Records from a collection ->
****
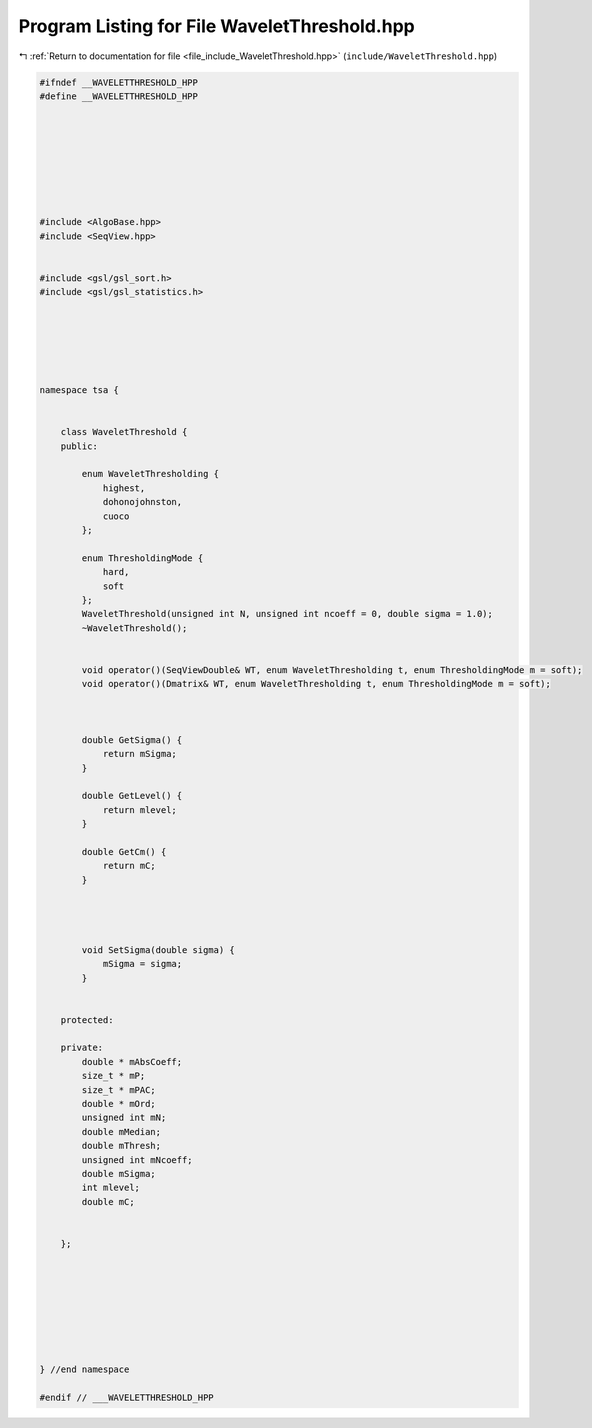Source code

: 
.. _program_listing_file_include_WaveletThreshold.hpp:

Program Listing for File WaveletThreshold.hpp
=============================================

|exhale_lsh| :ref:`Return to documentation for file <file_include_WaveletThreshold.hpp>` (``include/WaveletThreshold.hpp``)

.. |exhale_lsh| unicode:: U+021B0 .. UPWARDS ARROW WITH TIP LEFTWARDS

.. code-block:: none

   #ifndef __WAVELETTHRESHOLD_HPP
   #define __WAVELETTHRESHOLD_HPP
   
   
   
   
   
   
   
   
   #include <AlgoBase.hpp>
   #include <SeqView.hpp>
   
   
   #include <gsl/gsl_sort.h>
   #include <gsl/gsl_statistics.h>
   
   
   
   
   
   
   namespace tsa {
   
   
       class WaveletThreshold {
       public:
   
           enum WaveletThresholding {
               highest,
               dohonojohnston,
               cuoco
           };
   
           enum ThresholdingMode {
               hard,
               soft
           };
           WaveletThreshold(unsigned int N, unsigned int ncoeff = 0, double sigma = 1.0);
           ~WaveletThreshold();
   
   
           void operator()(SeqViewDouble& WT, enum WaveletThresholding t, enum ThresholdingMode m = soft);
           void operator()(Dmatrix& WT, enum WaveletThresholding t, enum ThresholdingMode m = soft);
   
   
   
           double GetSigma() {
               return mSigma;
           }
   
           double GetLevel() {
               return mlevel;
           }
   
           double GetCm() {
               return mC;
           }
   
   
   
   
           void SetSigma(double sigma) {
               mSigma = sigma;
           }
   
   
       protected:
   
       private:
           double * mAbsCoeff;
           size_t * mP;
           size_t * mPAC;
           double * mOrd;
           unsigned int mN;
           double mMedian;
           double mThresh;
           unsigned int mNcoeff;
           double mSigma;
           int mlevel;
           double mC;
   
   
       };
   
   
   
   
   
   
   
   
   } //end namespace
   
   #endif // ___WAVELETTHRESHOLD_HPP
****
Report, for the data above, every line in which the string "unsigned" appears.

YOUR SOLUTION ->
           WaveletThreshold(unsigned int N, unsigned int ncoeff = 0, double sigma = 1.0);
           unsigned int mN;
           unsigned int mNcoeff;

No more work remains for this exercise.